Republik Demokratik Kongo (DRC) tidak akan pernah melupakan catatan sejarah jatuhnya kekuasaan Mobutu Sese Seko pada tahun 1997. Mantan Sekretaris Jenderal PBB Kofi Annan menyatakan negara itu dalam kondisi bahaya sampai beberapa tahun kedepan apalagi jika melihat peristiwa penundaan pemilihan Presiden Joseph Kabila yang seharusnya terjadi pada tahun 2016.
Kemiskinan endemik di Kongo jauh dari optimisme tanpa batas yang menyapa kemerdekaan negara itu pada 30 Juni 1960. Perdana menteri pertama negara itu, Patrice Lumumba, ingin mengatasi ketimpangan pendapatan.
Namun Kongo segera turun ke perang saudara. Lima tahun setelah kemerdekaan, Joseph Mobutu, pemimpin pasukan Kongo, mengambil alih kekuasaan dalam kudeta tak berdarah. Pemerintahan Joseph Mobutu disambut dengan optimisme tetapi berakhir dengan penurunan besar dalam pelayanan negara setelah ia menggelapkan dana pembangunan internasional.
Joseph Mobutu dikudeta oleh Laurent Desire Kabila.

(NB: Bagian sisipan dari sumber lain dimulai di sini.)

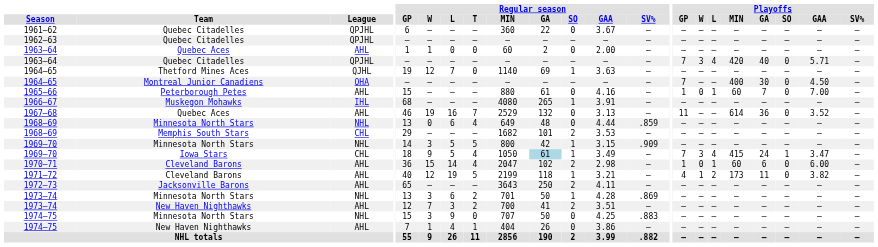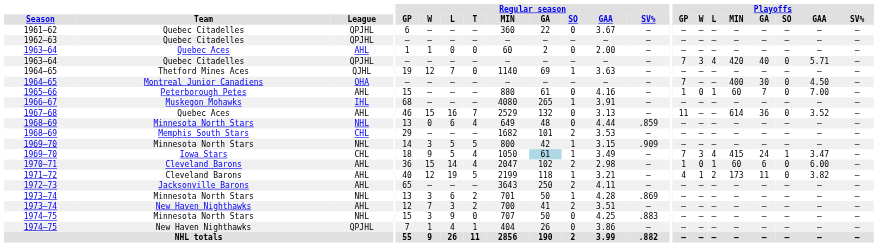1967–68 | Regular season / W: 19 -> 15
1974–75 / New Haven Nighthawks | League: AHL -> QPJHL
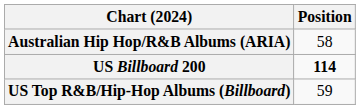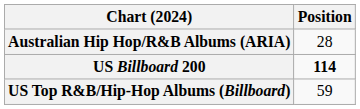Australian Hip Hop/R&B Albums (ARIA) | Position: 58 -> 28
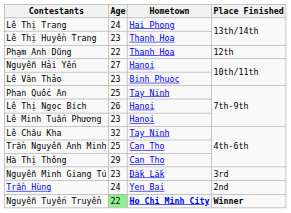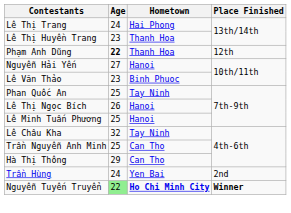Phạm Anh Dũng | Age: normal -> bold
Lê Minh Tuấn Phương | Age: 23 -> 25
- row: Nguyễn Minh Giang Tú | 23 | Đắk Lắk | 3rd
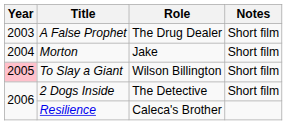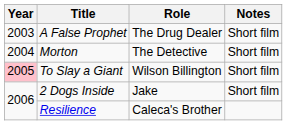Morton | Role: Jake -> The Detective
2 Dogs Inside | Role: The Detective -> Jake
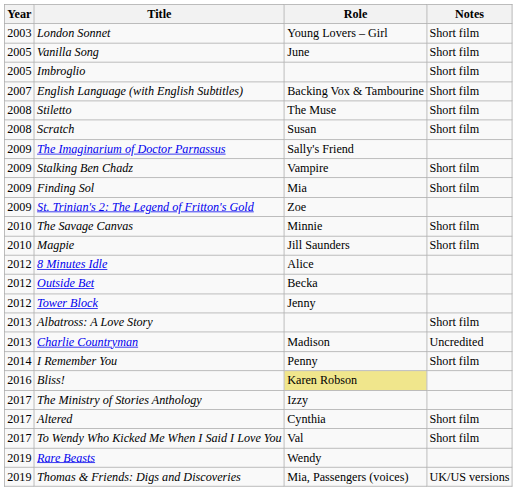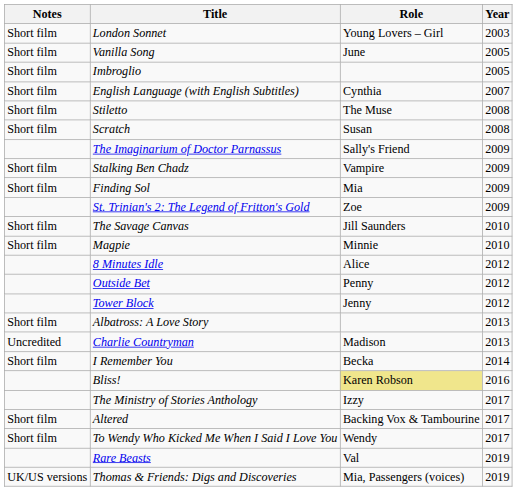columns swapped: Year <-> Notes
English Language (with English Subtitles) | Role: Backing Vox & Tambourine -> Cynthia
The Savage Canvas | Role: Minnie -> Jill Saunders
Magpie | Role: Jill Saunders -> Minnie
Outside Bet | Role: Becka -> Penny
I Remember You | Role: Penny -> Becka
Altered | Role: Cynthia -> Backing Vox & Tambourine
To Wendy Who Kicked Me When I Said I Love You | Role: Val -> Wendy
Rare Beasts | Role: Wendy -> Val
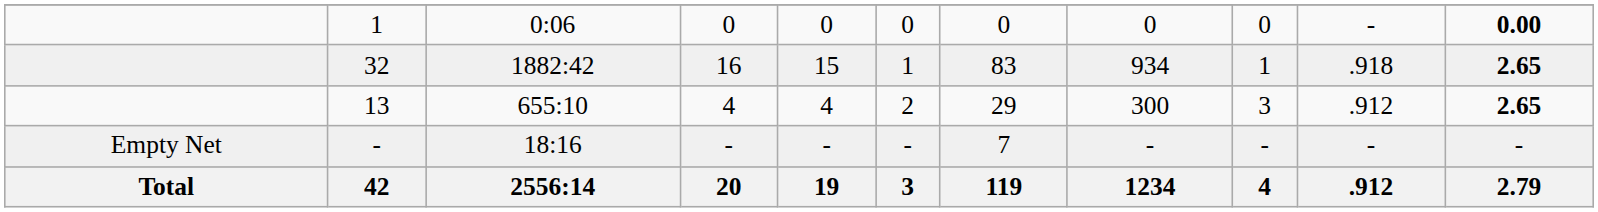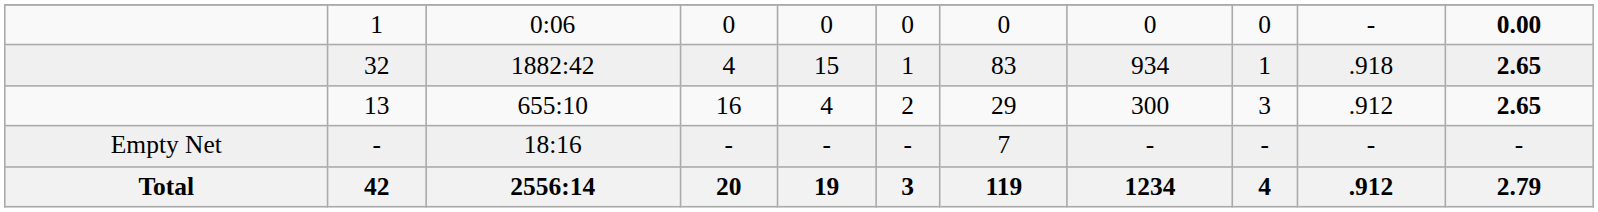32 | column 4: 16 -> 4
13 | column 4: 4 -> 16
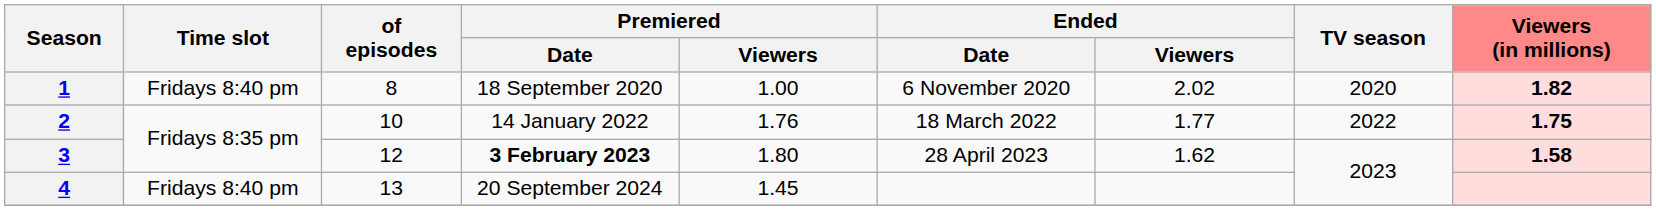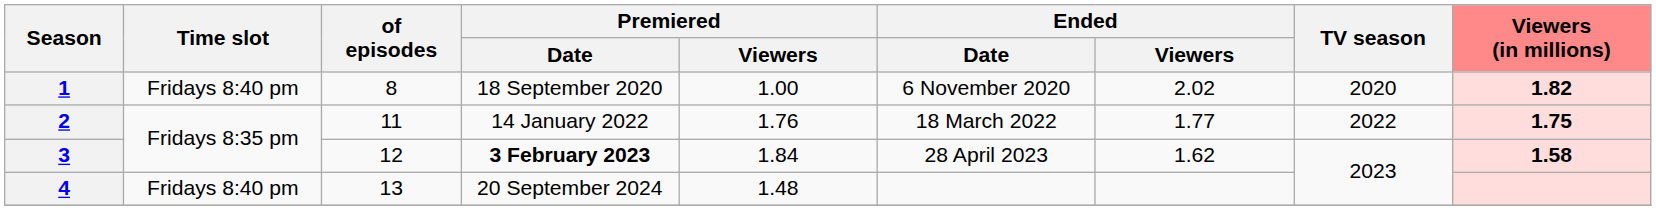2 | of episodes: 10 -> 11
3 | Premiered / Viewers: 1.80 -> 1.84
4 | Premiered / Viewers: 1.45 -> 1.48
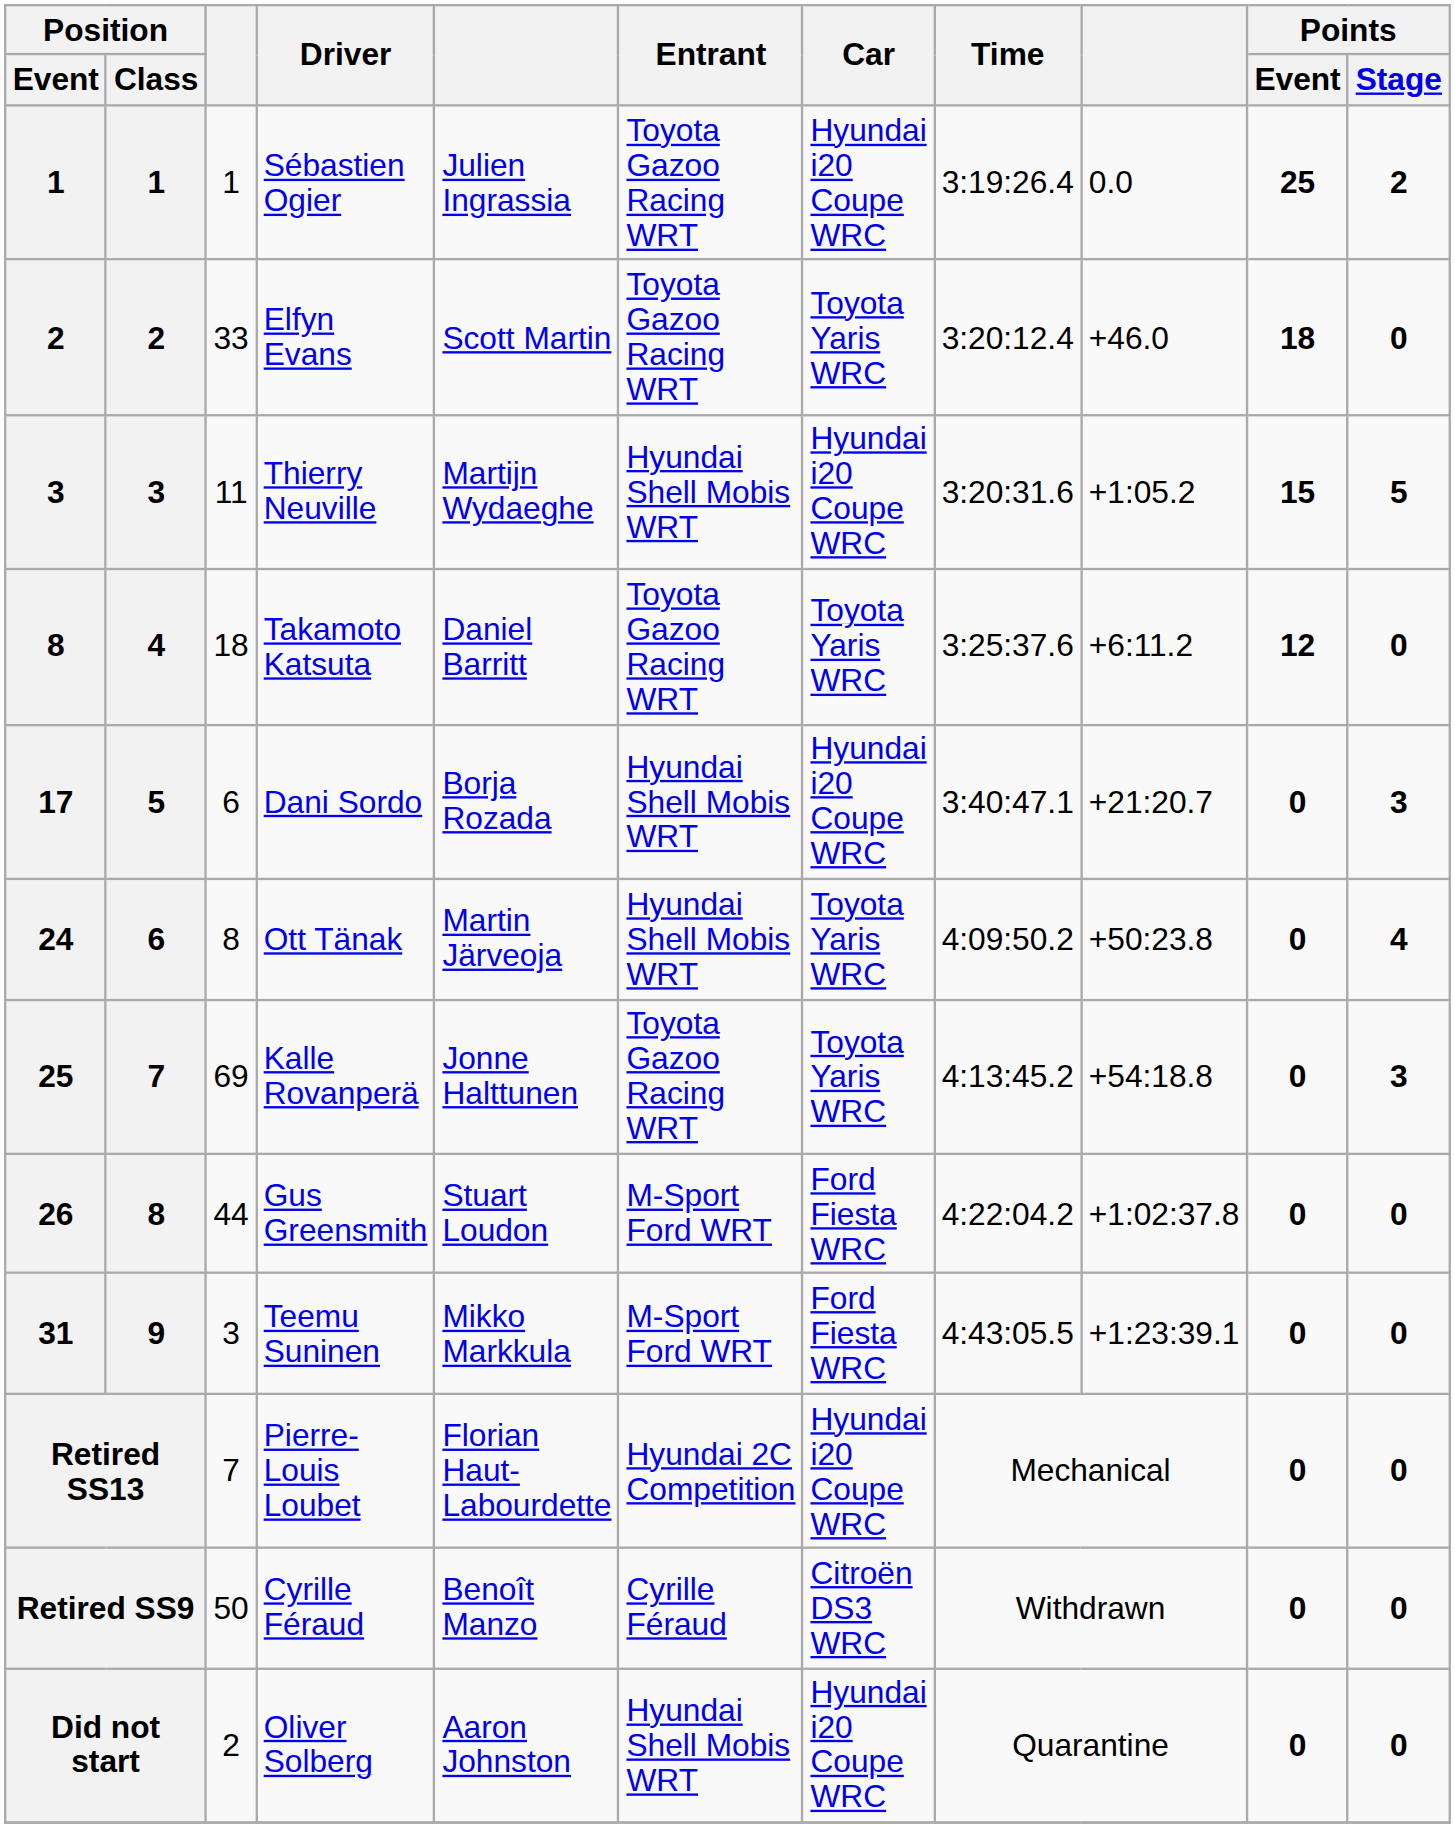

Kabila menjadi pemimpin Aliansi Pasukan Demokratik yang baru dibentuk untuk Pembebasan Kongo-Zaire. Ketika oposisi terhadap kepemimpinan diktatorial Mobutu tumbuh, ia mengumpulkan pasukan yang sebagian besar terdiri Tutsi dari Zaire timur dan berbaris ke barat menuju ibu kota Kinshasa, memaksa Mobutu untuk melarikan diri dari negara itu.
Pada 17 Mei 1997, Kabila mengangkat dirinya sebagai kepala negara dan mengembalikan nama negara itu ke Republik Demokratik Kongo. Laurent Desire Kabila Presiden Republik Demokratik Kongo 17 Mei 1997 sampai 16 Januri 2001.
Pada 16 Januari 2001, seorang pengawal menembak Presiden Laurent Kabila di istana presiden Kinshasa. Dua hari kemudian pejabat Kongo mengumumkan kematiannya. Putranya, Joseph Kabila, menjadi presiden Kongo berikutnya.
Joseph Kabila sampai saat ini masih memerintah dan keluarganya telah membangun kerajaan bisnis yang luas di belakang kekuatan politiknya. Sejak dekolonisasi, Kongo tidak pernah diperintah oleh orang-orang yang mengutamakan kepentingan negara. Ini berarti bahwa kekayaan mineral tambang dan pertaniannya yang besar belum digunakan untuk melayani rakyatnya.
Muncul pertanyaan besar mengapa Laurent Desire Kabila mampu membrontak atau melakukan kudeta pada pemerintahan Joseph Mobutu atau dikenal sebagai Mobutu-Sese Seko.
Ke [1] Jauh sebelum kejatuhannya Rezim Mobutu pernah meminta perlindungan untuk bertahan hidup dalam menghadapi keruntuhan ekonomi dan ia menemukannya di Amerika Serikat.
Namun rezim kleptokratik Mobutu hancur begitu Perang Dingin berakhir. Alih-alih mendukung rezim otokratisnya, AS menekan Mobutu untuk mendemokratisasi. Pada tahun 1990, Mobutu menyetujui demokrasi multi-partai. Tetapi rincian kebijakan baru ini ditunda dan tentara menggunakan kekosongan kekuasaan ini untuk melakukan penjarahan pada bulan September 1991.
Pada tahun 1992, Konferensi Nasional Berdaulat (SNC) diadakan untuk memutuskan bentuk sistem multi-partai yang akan diambil. Alih-alih melanjutkan pekerjaan SNC, Mobutu berhasil menebarkan perpecahan di antara para delegasi dan berhasil tetap berkuasa.